I would like to ask about feedback for a refactor task of the TableGen backends.
The Capstone project (a lightweight disassembler) was in the need of customized output from TableGen backends. The emitted code had to be in C and some of it had to be altered.
To achieve this I separated the syntax output from the code generation logic in some backends.
Now I would like to ask you about feedback and, if possible, get it upstreamed. Of cause I am happy to make more changes to it if requested.
You can find the patch in this review:
The code emitted by TableGen backends is a useful resource for non LLVM tools.
(Capstone makes heavy use of this code to disassemble opcodes without the need to implement a complete disassembler on its own).
The problem is that the backends can only emit C++ code and the user has no control which parts are emitted and which are not. Altering the output is also not possible.
For example, there is no option for the user to emit only arrays and not the functions and enums.
Emitting the code in another language than C++ is also not possible. Although it could be useful if projects need the code in Java, C or other syntax.
Writing a new backend for these use cases is not necessarily an option, if the code needed is the one emitted by a specific backend. Writing such a “new” backend would simply duplicate the original one. And updating this duplicated backend with each LLVM release is maintenance heavy.

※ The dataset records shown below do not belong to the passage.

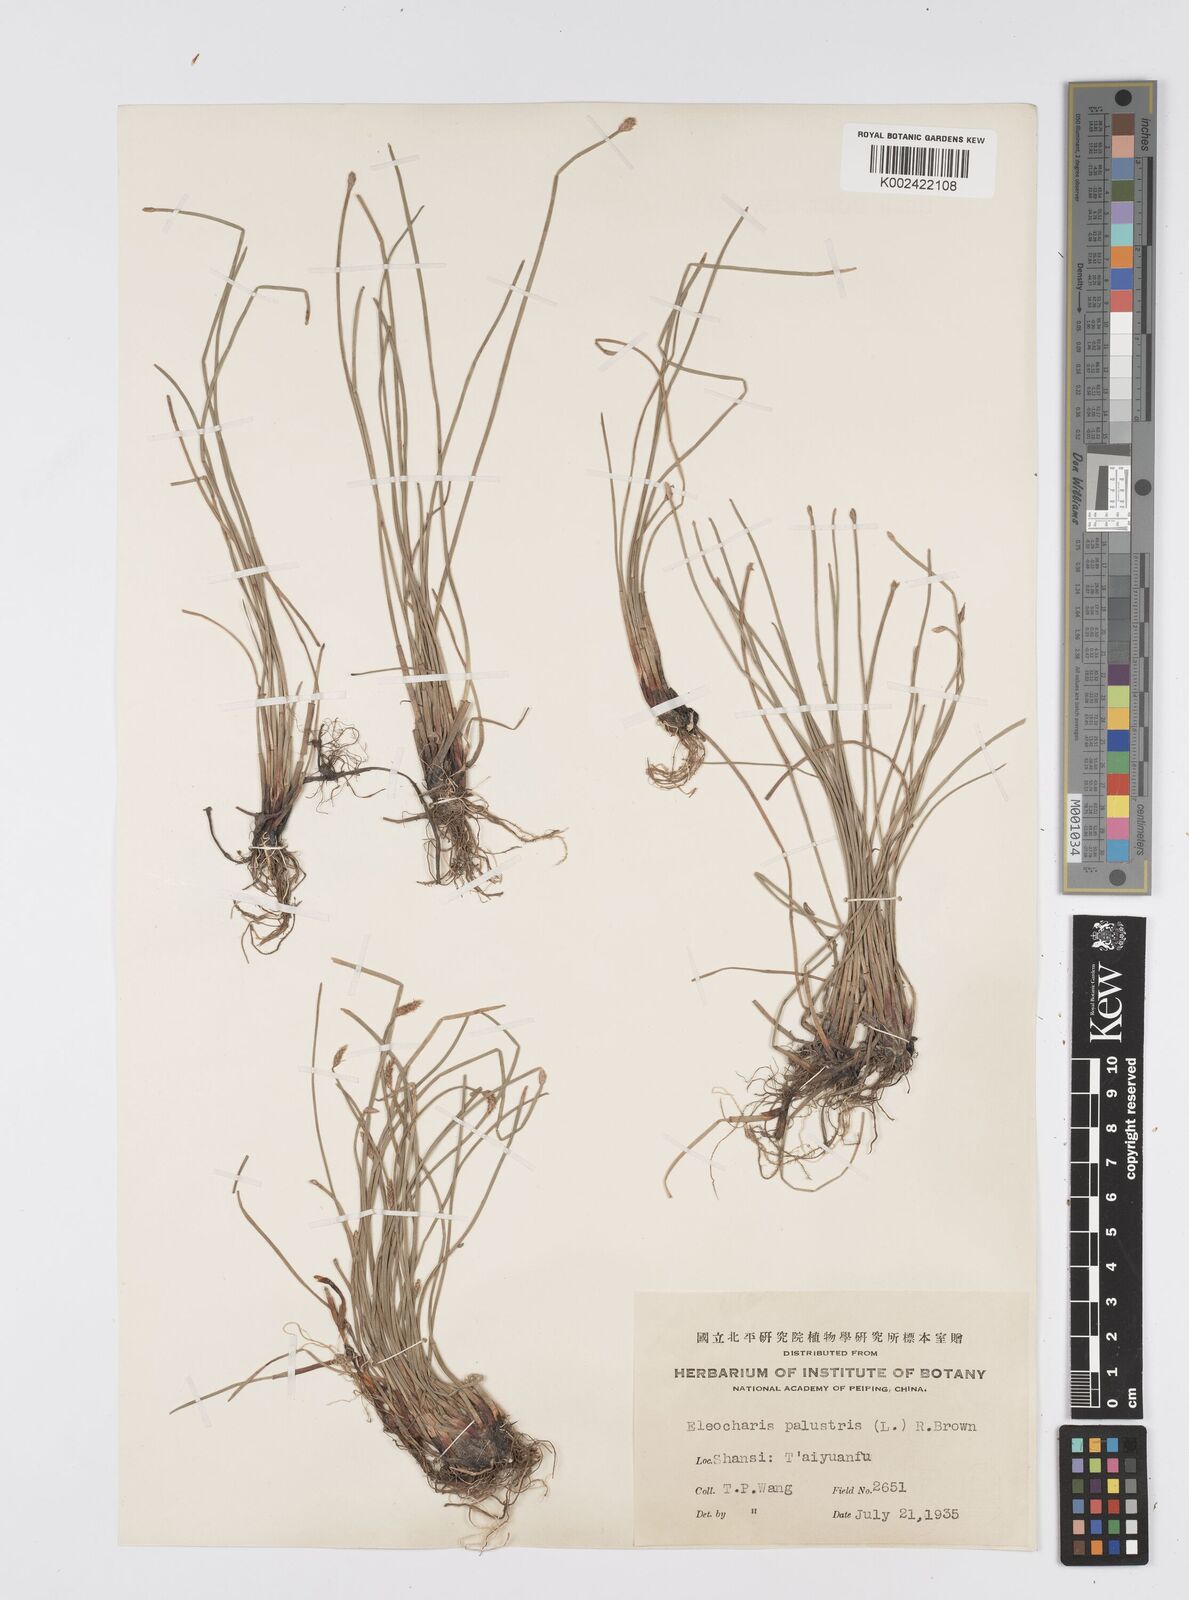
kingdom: Plantae
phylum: Tracheophyta
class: Liliopsida
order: Poales
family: Cyperaceae
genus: Eleocharis
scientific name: Eleocharis palustris
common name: Common spike-rush
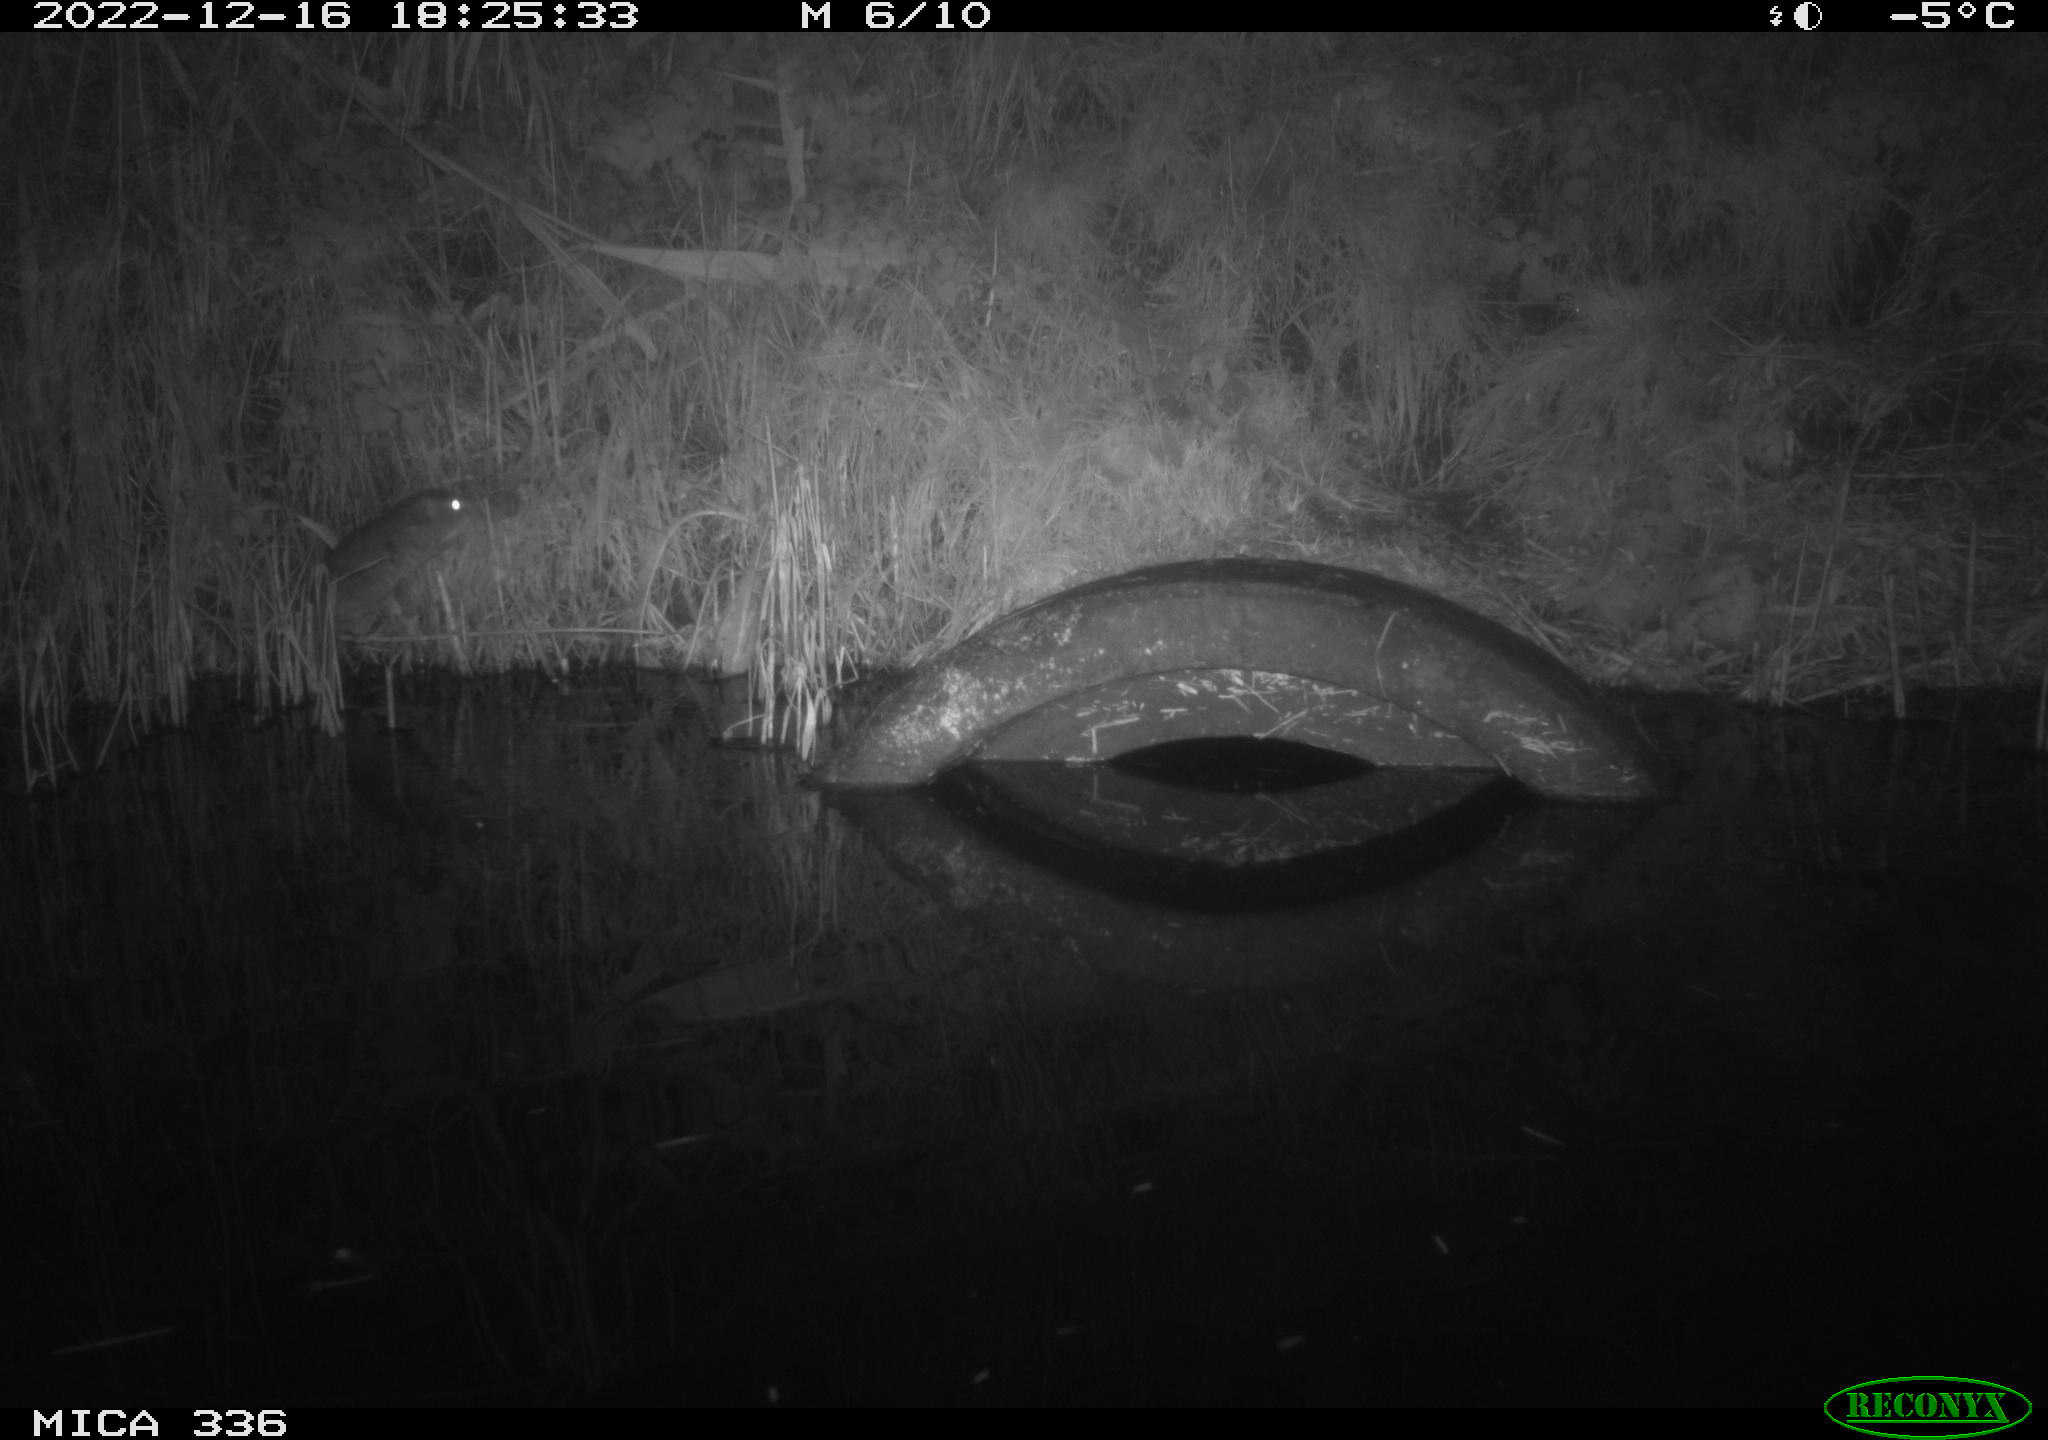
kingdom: Animalia
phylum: Chordata
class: Mammalia
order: Rodentia
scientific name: Rodentia
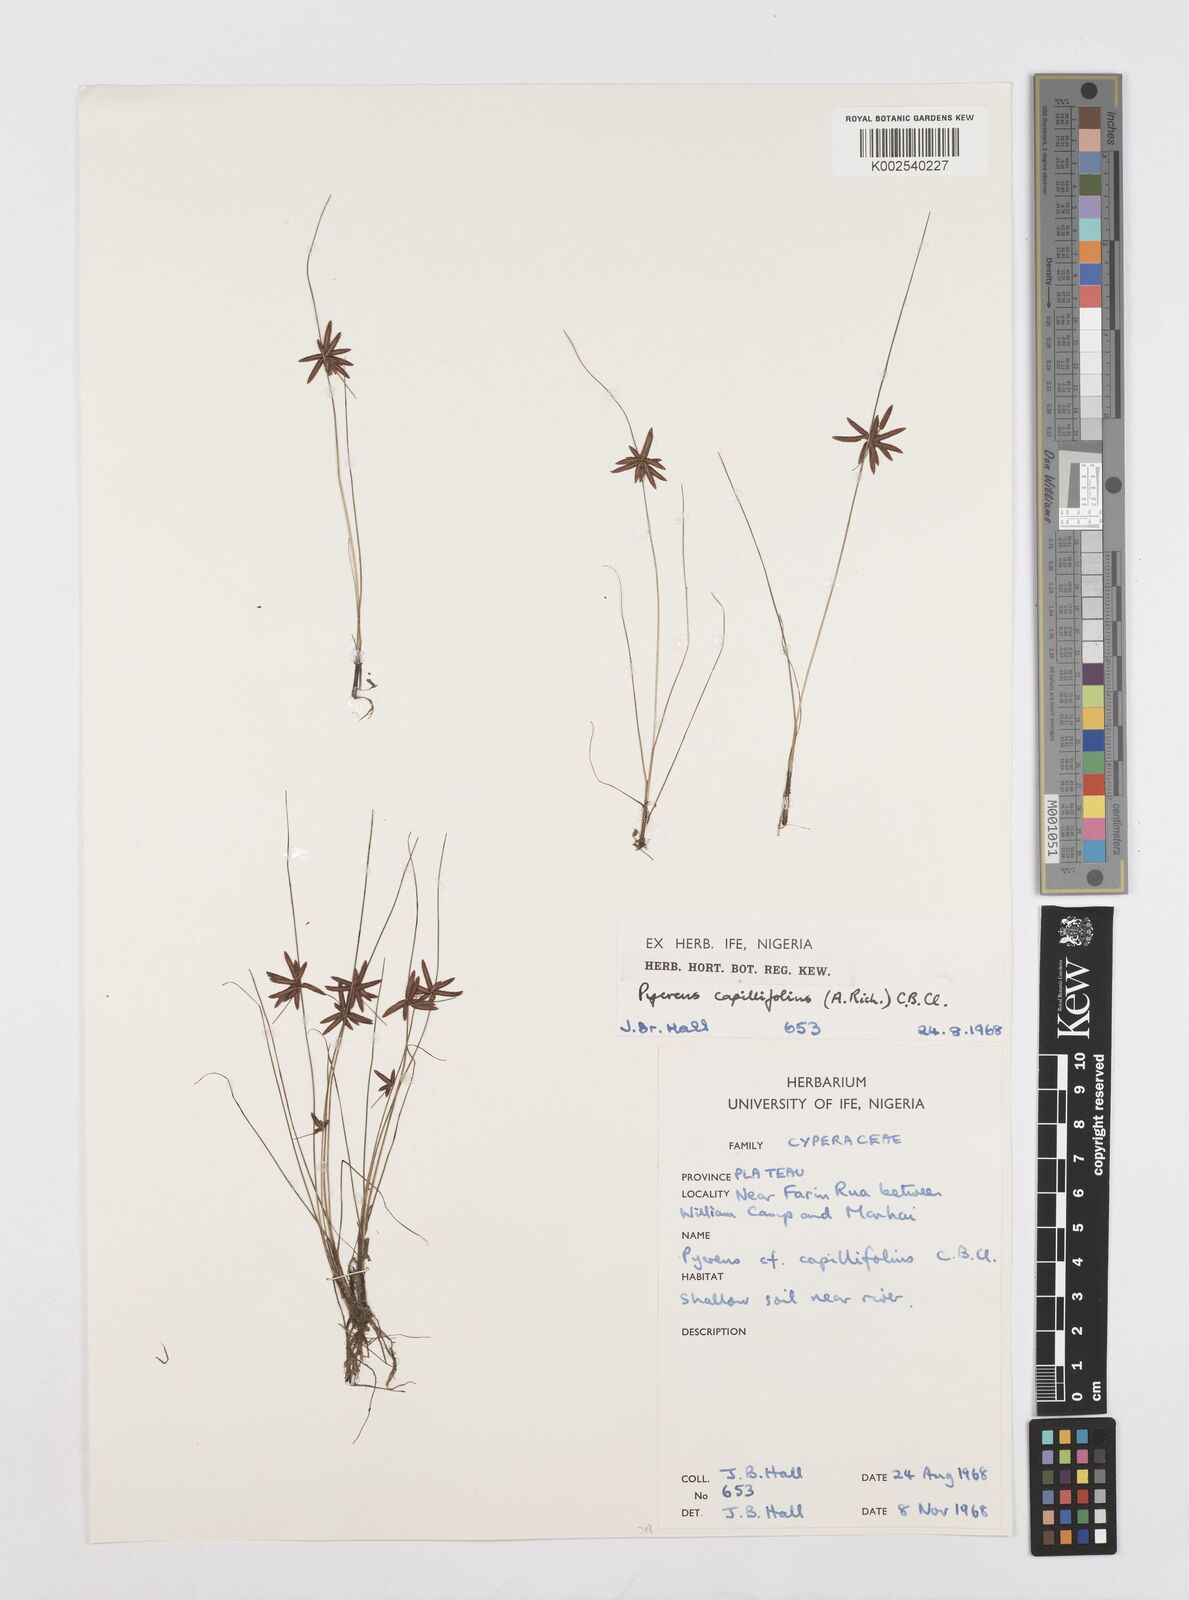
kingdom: Plantae
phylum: Tracheophyta
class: Liliopsida
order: Poales
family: Cyperaceae
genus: Cyperus
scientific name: Cyperus capillifolius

Adding an abstraction layer between the code generation and the syntax output would be helpful here.
For example, if the backend emits a specific
enum X it generates the information and calls a
Printer::emitEnumX(<eunm_data>) method. This method prints the syntax to the output stream.
If the syntax output must be altered, it is only necessary to override this
emitEnumX method of the
Printer class (for an implementation see the review above).